Source data |
»»
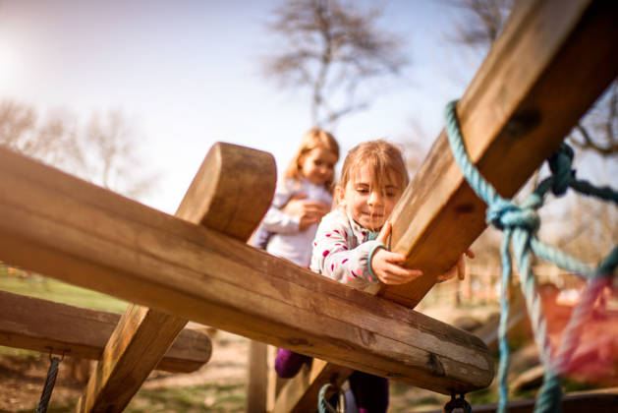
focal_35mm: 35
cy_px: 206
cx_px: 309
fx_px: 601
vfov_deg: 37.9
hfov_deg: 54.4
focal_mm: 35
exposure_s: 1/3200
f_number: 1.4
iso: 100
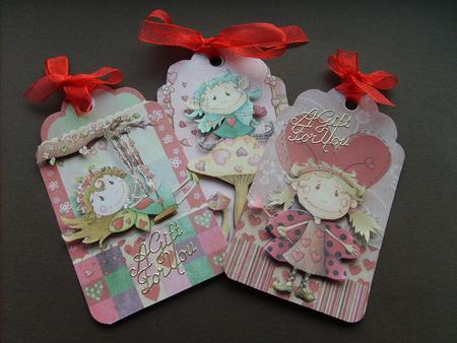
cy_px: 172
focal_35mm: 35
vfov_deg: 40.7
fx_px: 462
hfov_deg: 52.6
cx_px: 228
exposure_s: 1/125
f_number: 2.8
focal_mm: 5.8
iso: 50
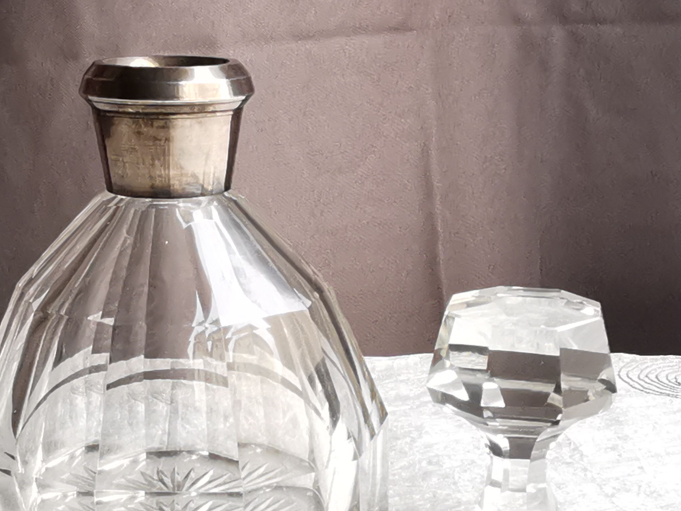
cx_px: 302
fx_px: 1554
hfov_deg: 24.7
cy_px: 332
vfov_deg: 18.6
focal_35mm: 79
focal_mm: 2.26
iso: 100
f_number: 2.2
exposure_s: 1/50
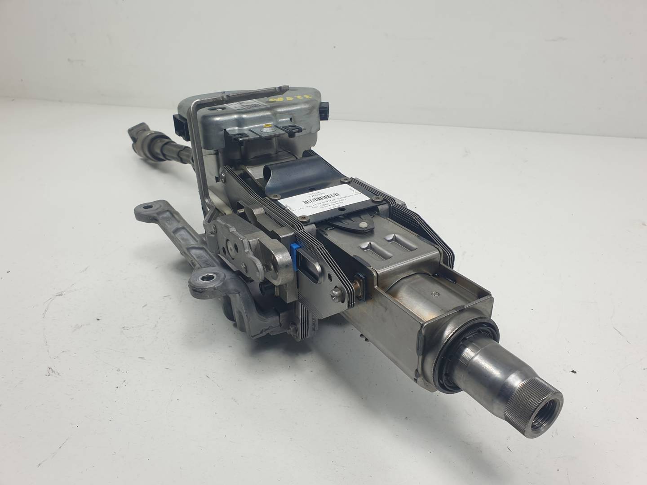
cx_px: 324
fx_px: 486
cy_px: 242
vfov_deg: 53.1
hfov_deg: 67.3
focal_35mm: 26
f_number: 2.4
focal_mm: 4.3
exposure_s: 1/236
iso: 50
««
»»
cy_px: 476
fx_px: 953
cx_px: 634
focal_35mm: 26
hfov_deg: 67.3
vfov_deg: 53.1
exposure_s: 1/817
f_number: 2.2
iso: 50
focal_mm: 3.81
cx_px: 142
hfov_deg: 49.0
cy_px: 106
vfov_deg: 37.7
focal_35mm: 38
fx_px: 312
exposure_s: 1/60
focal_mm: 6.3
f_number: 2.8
««
»»
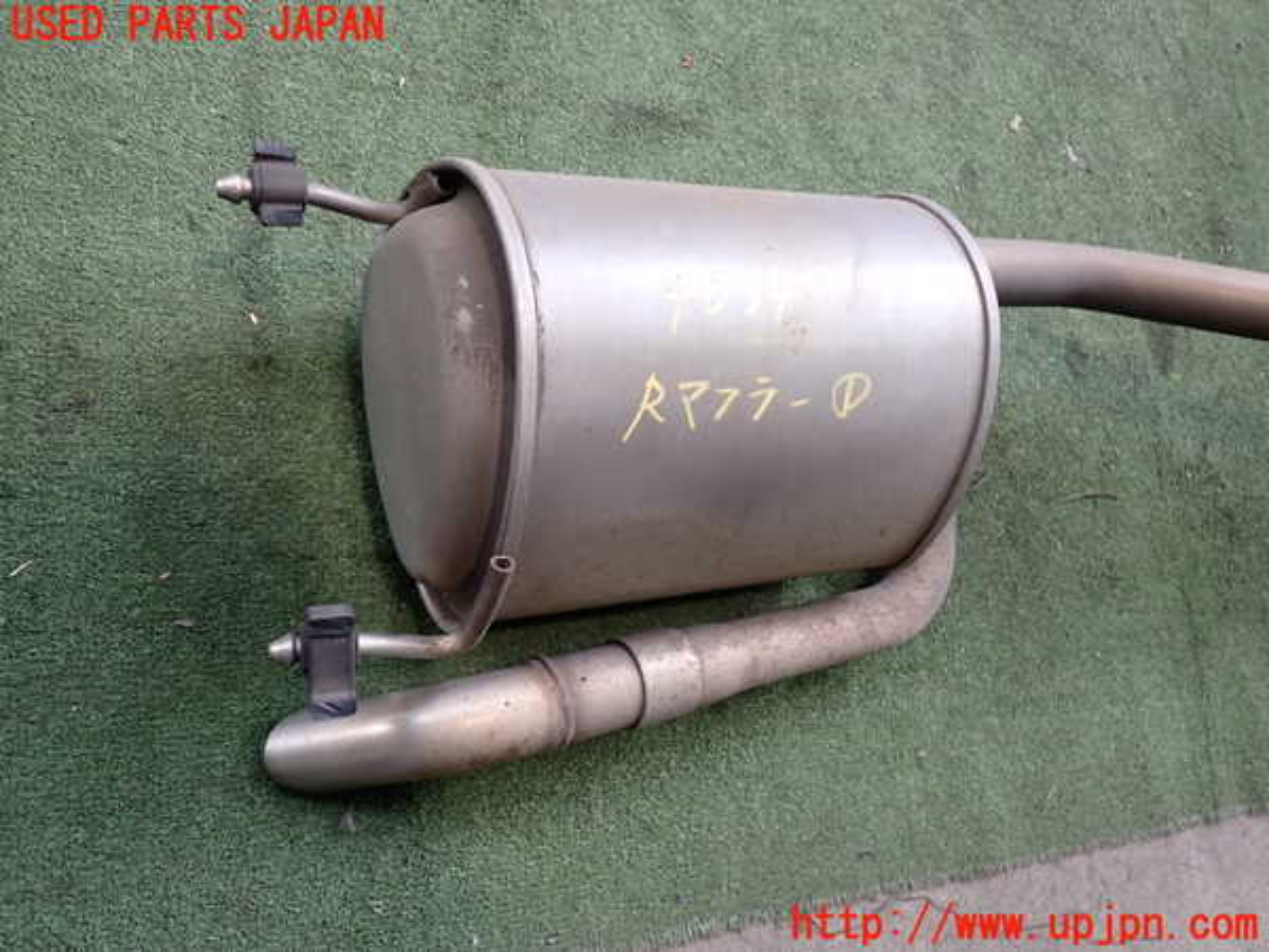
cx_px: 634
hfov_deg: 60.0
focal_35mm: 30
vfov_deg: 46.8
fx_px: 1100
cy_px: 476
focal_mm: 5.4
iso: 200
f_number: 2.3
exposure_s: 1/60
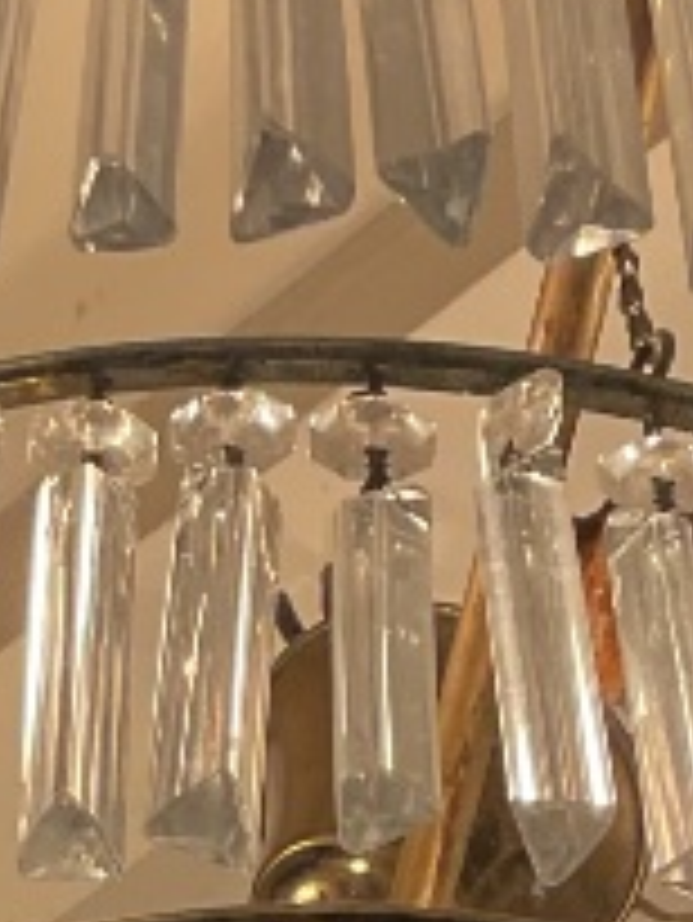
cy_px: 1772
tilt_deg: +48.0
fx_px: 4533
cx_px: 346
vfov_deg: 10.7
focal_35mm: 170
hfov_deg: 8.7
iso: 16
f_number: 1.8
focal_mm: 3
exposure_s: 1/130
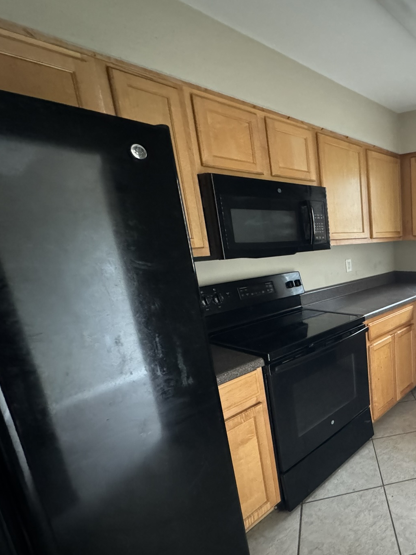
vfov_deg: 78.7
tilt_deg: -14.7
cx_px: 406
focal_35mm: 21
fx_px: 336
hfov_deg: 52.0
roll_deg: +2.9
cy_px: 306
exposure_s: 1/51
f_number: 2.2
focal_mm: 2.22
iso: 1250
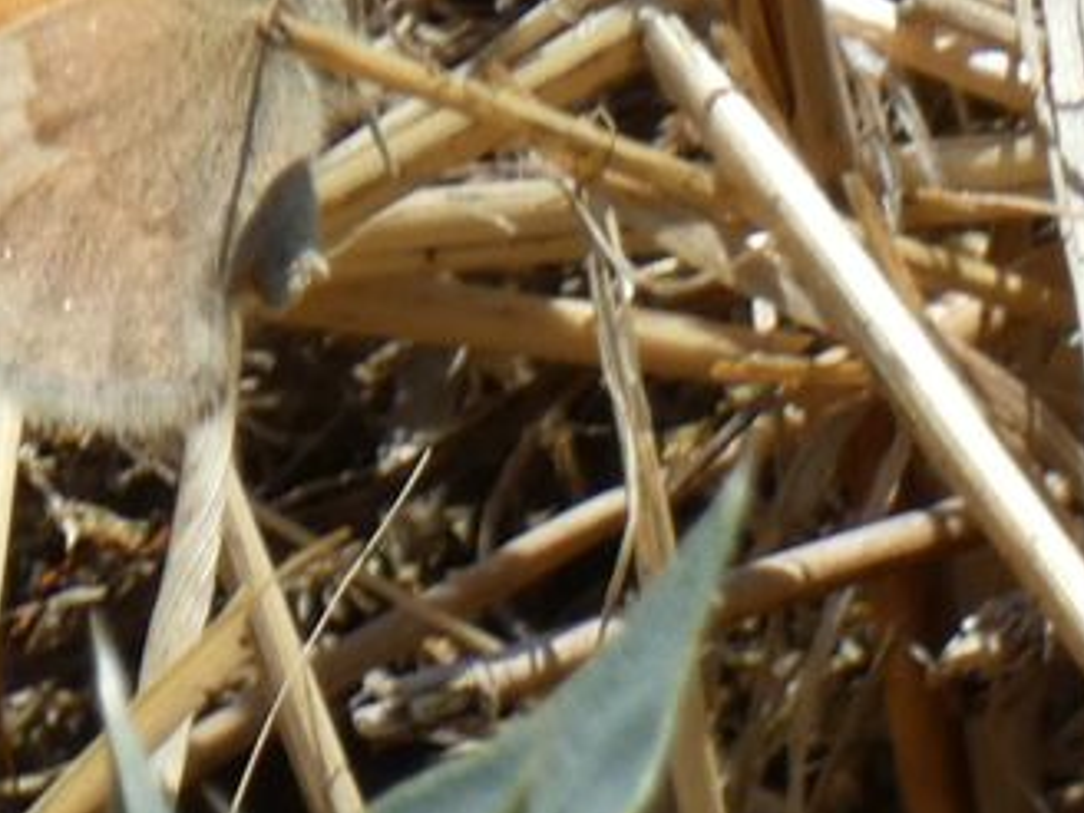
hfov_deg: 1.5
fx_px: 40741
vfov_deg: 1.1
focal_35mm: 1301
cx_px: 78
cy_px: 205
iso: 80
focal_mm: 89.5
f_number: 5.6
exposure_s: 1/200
««
Work request |
Drop the pictures; return the lines above from the line containing "exposure_s: 1/51" to the line containing "exposure_s: 1/200", both included, exactly.

Task response |
exposure_s: 1/51
f_number: 2.2
focal_mm: 2.22
iso: 1250
hfov_deg: 1.5
fx_px: 40741
vfov_deg: 1.1
focal_35mm: 1301
cx_px: 78
cy_px: 205
iso: 80
focal_mm: 89.5
f_number: 5.6
exposure_s: 1/200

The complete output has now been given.